Chris’ second session was led by Raphael Bemporad, Chief Strategy Officer of BBMG (click here to read more about Raphael’s work.) There was a lot of enthusiasm from Chris about this session, and he referenced new ideas that were gleaned from these concepts:

  • Branding 2.0 that is focused on a new breed of values-based consumers
  • Leveraging technology to locate your target market
  • Finding ways to reach consumers without screaming the sustainability agenda
  • Localism is not just about the product — it’s about an experience, creating community through consumerism. Incorporating experience-based consumerism into marketing is a new trend.
  • Targeting consumers who aren’t simply “local-holics” but those who would shop at Whole Foods *and* Wal-Mart. These are the “swing voters” of the local food movement, and he suggested new ways of creating customer loyalty. This concept had the Fertile Grounds crew all a-flutter with ideas… to be continued.

Chris said, “This session helped me to re-think our communication strategy for Fertile Grounds. I realize we want to paint a broader picture of how Fertile Grounds is engaged in the overall Sustainability and Localism Movement.”

Stephen Antupit attended the conference on Friday and was most excited about the opportunity to connect with peers and exchange ideas. Getting a sense of all of the other players in the Local Food Movement helped him to get out of the day-to-day planning of the project and think on a larger scale.

He attended a session titled, “Community Innovators: 11 Networks of Local Entrepreneurs that have Transformed Their Communities,” and said that this session reminded him of the ITP Convening, as well.

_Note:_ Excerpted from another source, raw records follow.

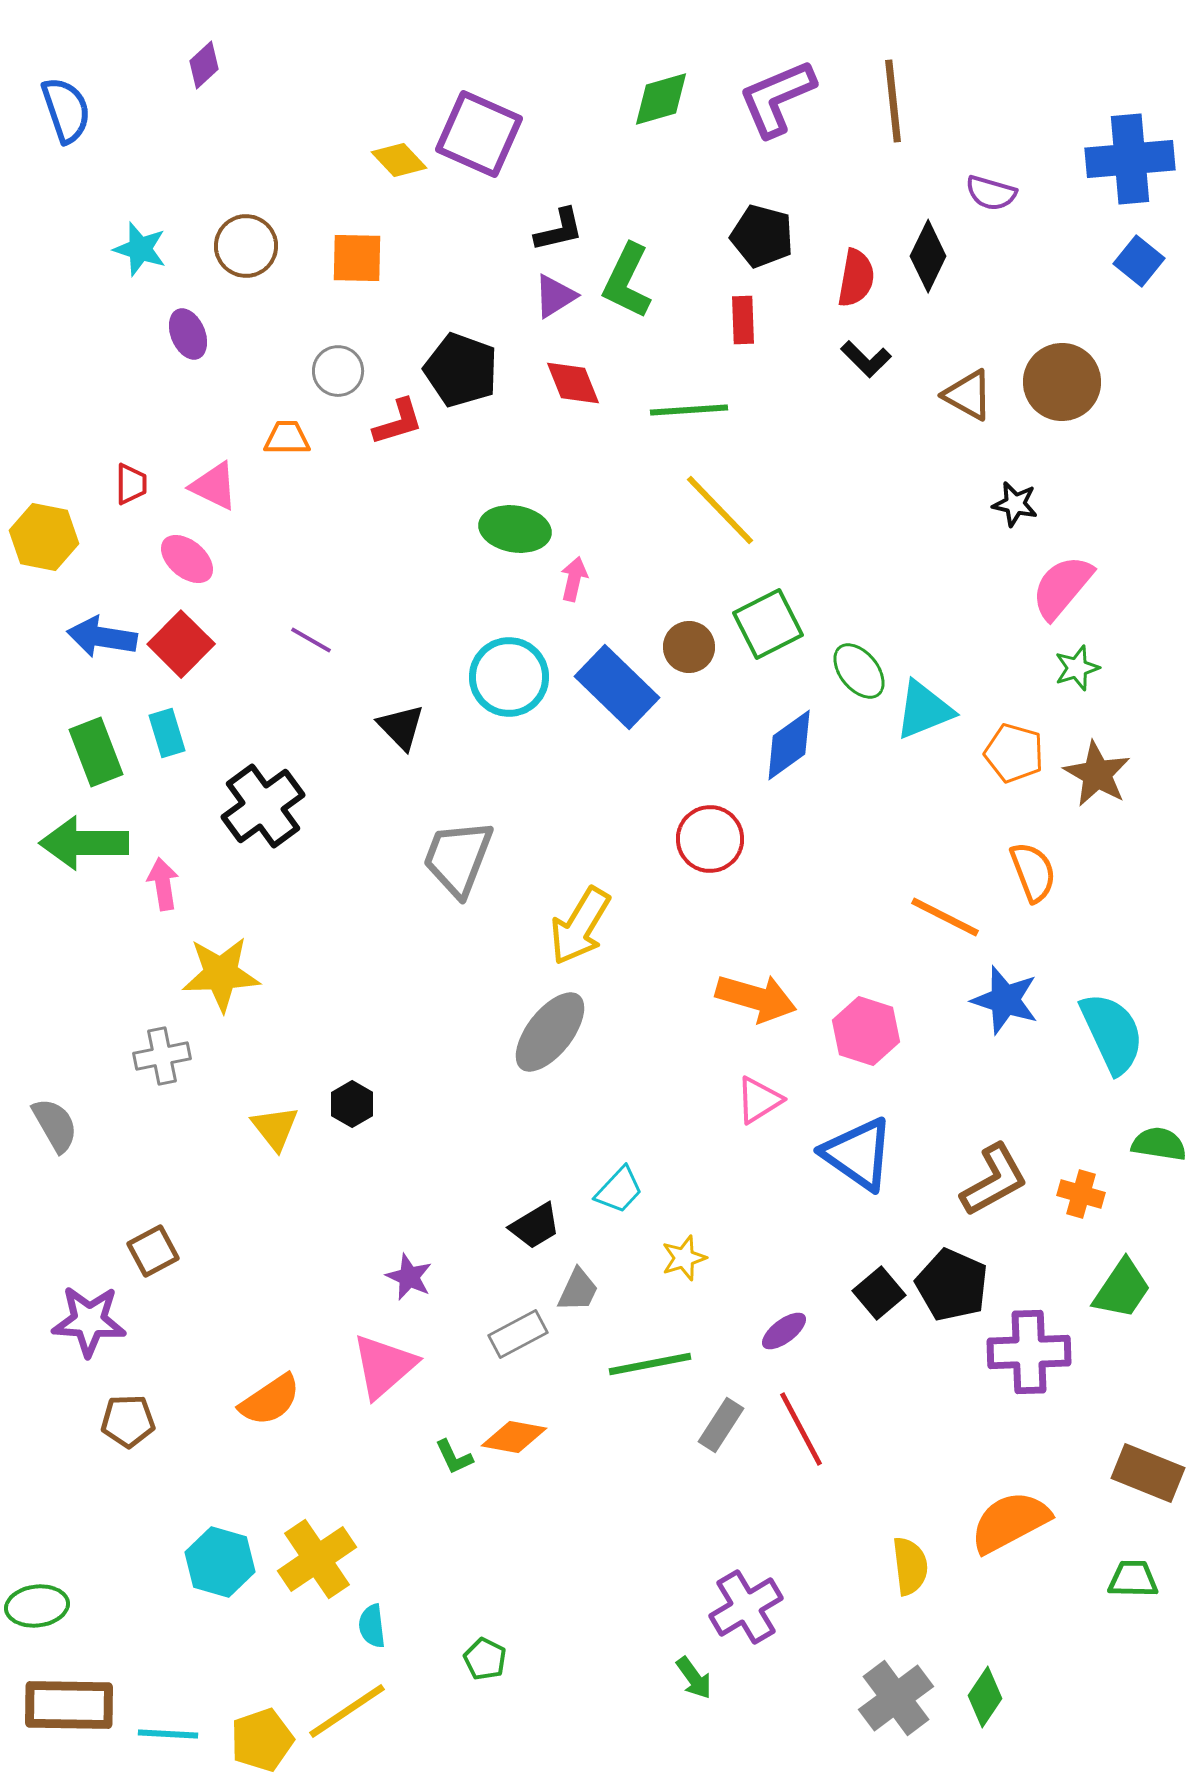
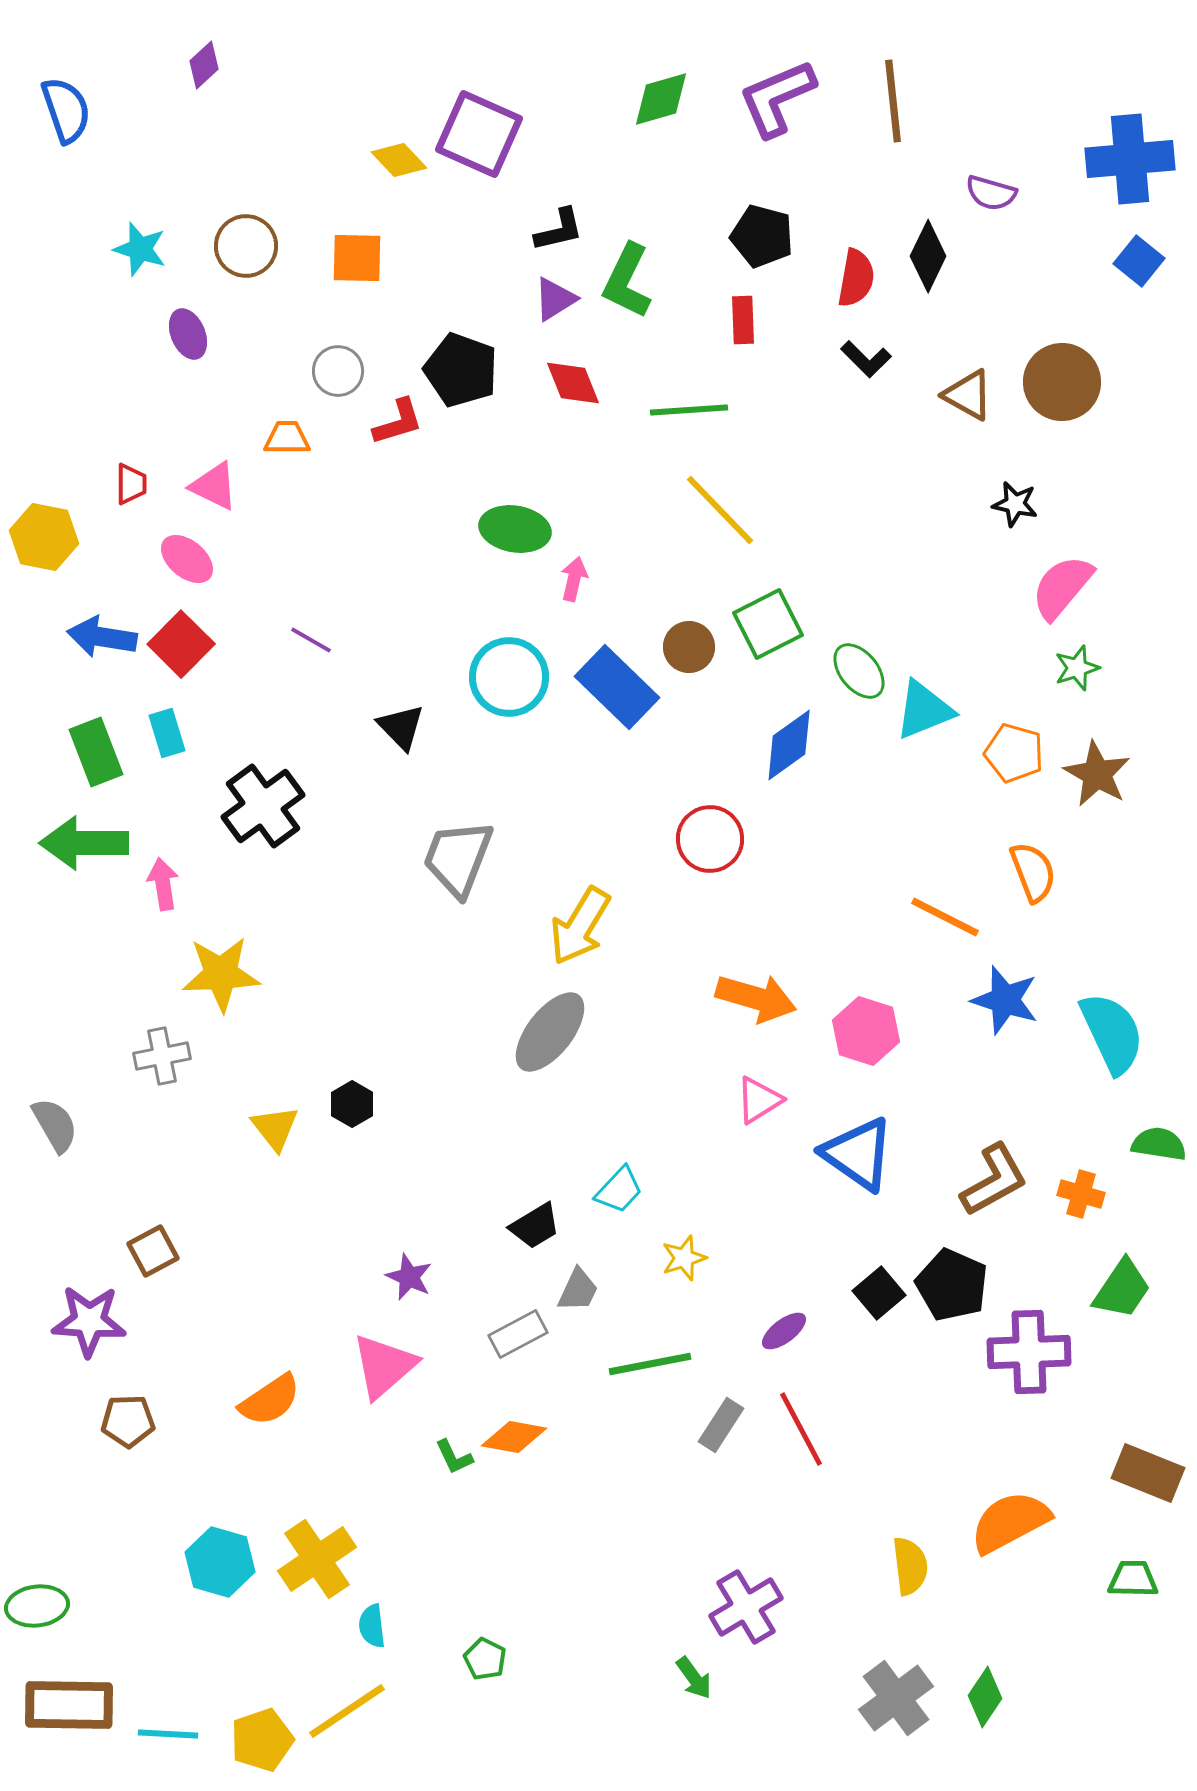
purple triangle at (555, 296): moved 3 px down
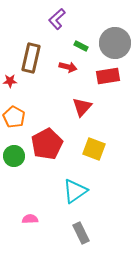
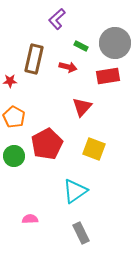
brown rectangle: moved 3 px right, 1 px down
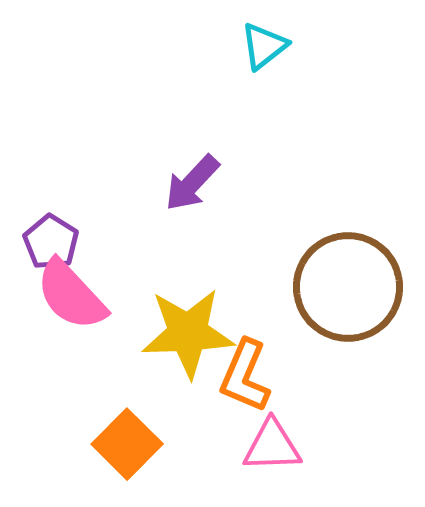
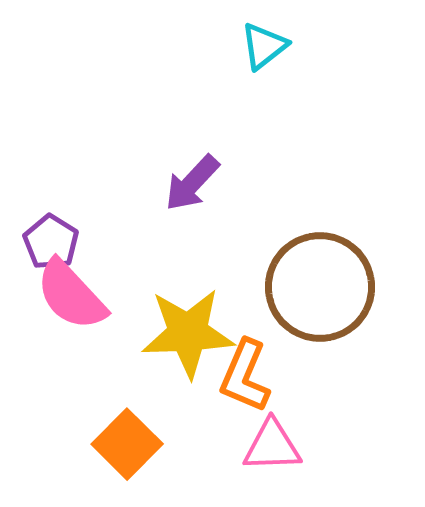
brown circle: moved 28 px left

“When a group of people who have previously been working independently come together and realize that we all have something in common, you can’t explain how it changes the work. This conference in some ways is supporting people in a different, yet similar way that Maggie has done with the Invoking the Pause Convening program. That was a lesson in synchronicity for me.”

In the sessions he attended on Local Investing, he shared that “crowd-funding” has become an exciting new phenomenon in technology connects individual donors to projects seeking funding in their own community. He referenced Amy Cortese and her book titled, Locavesting. She documents a new way of making money by investing in this new trend of Localism.

Finally, Stephen cited a key takeaway from the Capital Raising Session he attended was to recalibrate his approach to fundraising: focusing on partnerships first, seeking investors second. Joel Solomon of RSF Social Finance and Renewal Partners of Vancouver, BC, suggested that seeing investors as key sources of strategy will help move your project forward.

Rather than reinventing the wheel, Joel encouraged seeking partnerships for more than monetary resources, and instead leveraging a partner’s time and industry wisdom. Relationships with strategic partners can benefit a project beyond a fundraising cycle and help to keep a project from being bogged down in minutia and short-sightedness.

“Ultimately, my sense from this conference overall is that it really was about the Return on Relationships. The people who are part of this movement understand this fully. It is relationships that ultimately offer the shift towards positive change,” Stephen said.